[What to produce] Quote the passage of the earnings release text from "CELP also announced" to "May 18, 2016.".
### Reading text
CELP also announced that it will file its quarterly report on Form 10-Q for the three months ended March 31, 2016 with the Securities and Exchange Commission later today. CELP will also post a copy of the Form 10-Q on its website at www.cypressenergy.com.
CELP will host an earnings call on Monday, May 16, 2016, at 11:00am EDT (10:00am CDT) to discuss its first quarter 2016 financial results. Analysts, investors, and other interested parties may access the conference call by dialing Toll-Free (US & Canada): (888) 390-3983 or International Dial-In (Toll): (862) 255-5354. An archived audio replay of the call will be available on the investor section of our website at www.cypressenergy.com beginning at 10:00am EDT (9:00am CDT) on May 18, 2016.
CELP defines Adjusted EBITDA as net income, plus interest expense, depreciation and amortization expenses, income tax expenses, impairments, offering costs, non-cash allocated expenses and equity based compensation. CELP defines Distributable Cash Flow as Adjusted EBITDA attributable to limited partners excluding cash interest paid, cash income taxes paid and maintenance capital expenditures. Adjusted EBITDA and Distributable Cash Flow should not be considered an alternative to net income, income before income taxes, cash flows from operating activities, or any other measure of financial performance calculated in accordance with GAAP as those items are used to measure operating performance, liquidity or the ability to service debt obligations. CELP believes that the presentation of Adjusted EBITDA will provide useful information to investors in assessing our financial condition and results of operations. CELP uses Distributable Cash Flow as a supplemental financial measure to assess the cash flows generated by our assets (prior to the establishment of any retained cash reserves by the general partner) to fund the cash distributions we expect to pay to unitholders, to evaluate our success in providing a cash return on investment and whether or not the Partnership is generating cash flow at a level that can sustain or support an increase in its quarterly distribution rates and to determine the yield of our units, which is a quantitative standard used throughout the investment community with respect to publicly-traded partnerships, as the value of a unit is generally determined by a unit’s yield (which in turn is based on the amount of cash distributions the entity pays to a unitholder). Because adjusted EBITDA and distributable cash flow may be defined differently by other companies in our industry, our definitions of Adjusted EBITDA and Distributable Cash Flow may not be comparable to a similarly titled measure of other companies, thereby diminishing their utility. A reconciliation of Adjusted EBITDA and Distributable Cash Flow to net income is shown below.
######
### Source data
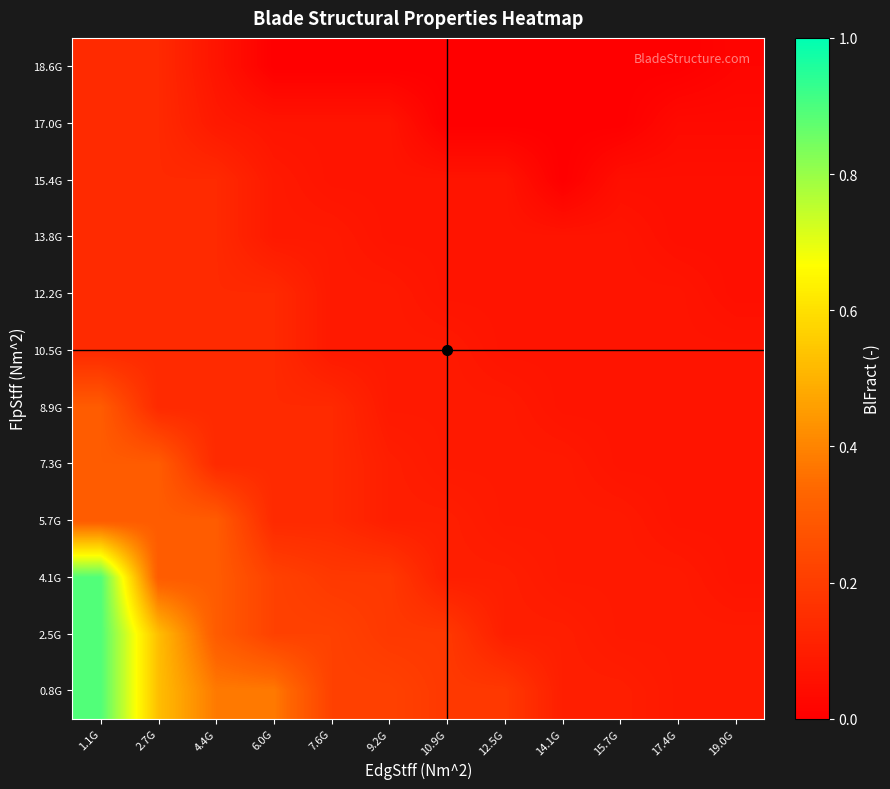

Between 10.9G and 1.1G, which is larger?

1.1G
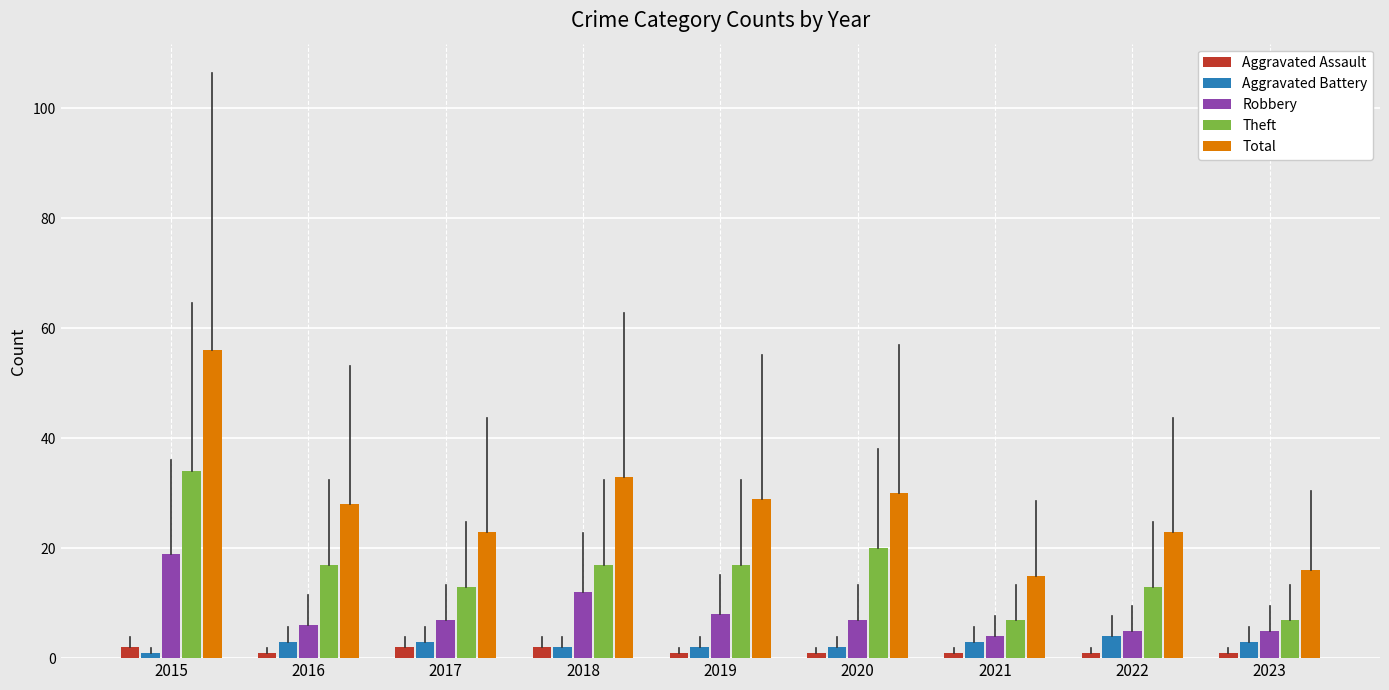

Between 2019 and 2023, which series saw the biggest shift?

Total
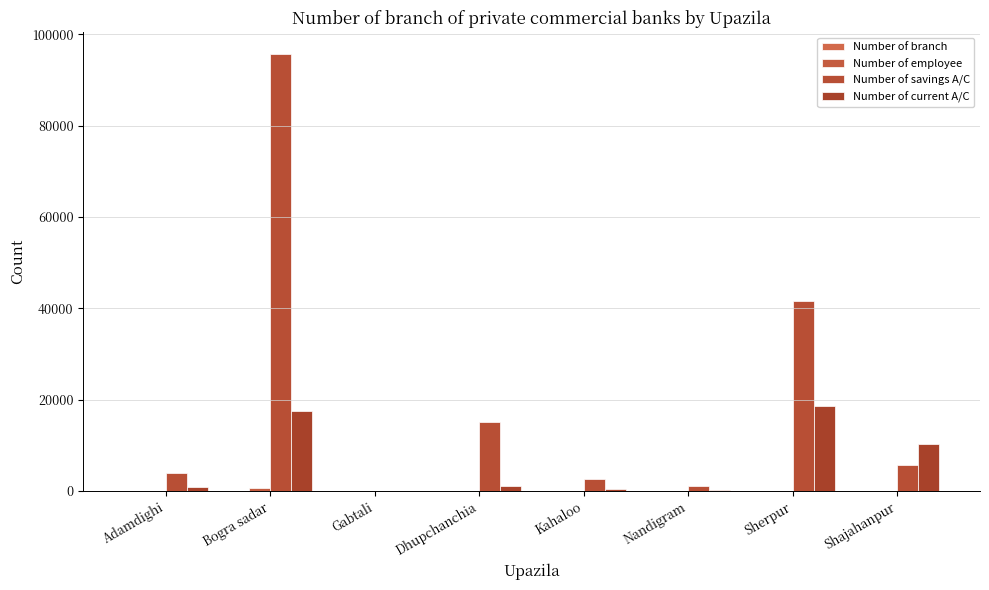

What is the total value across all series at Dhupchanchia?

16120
######
### Source data
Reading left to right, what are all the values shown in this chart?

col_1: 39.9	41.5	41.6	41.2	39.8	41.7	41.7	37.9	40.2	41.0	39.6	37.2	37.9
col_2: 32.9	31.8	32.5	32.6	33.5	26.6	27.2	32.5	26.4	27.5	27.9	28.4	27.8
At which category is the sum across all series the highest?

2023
######
[Exercise solution]
CELP also announced that it will file its quarterly report on Form 10-Q for the three months ended March 31, 2016 with the Securities and Exchange Commission later today. CELP will also post a copy of the Form 10-Q on its website at www.cypressenergy.com.
CELP will host an earnings call on Monday, May 16, 2016, at 11:00am EDT (10:00am CDT) to discuss its first quarter 2016 financial results. Analysts, investors, and other interested parties may access the conference call by dialing Toll-Free (US & Canada): (888) 390-3983 or International Dial-In (Toll): (862) 255-5354. An archived audio replay of the call will be available on the investor section of our website at www.cypressenergy.com beginning at 10:00am EDT (9:00am CDT) on May 18, 2016.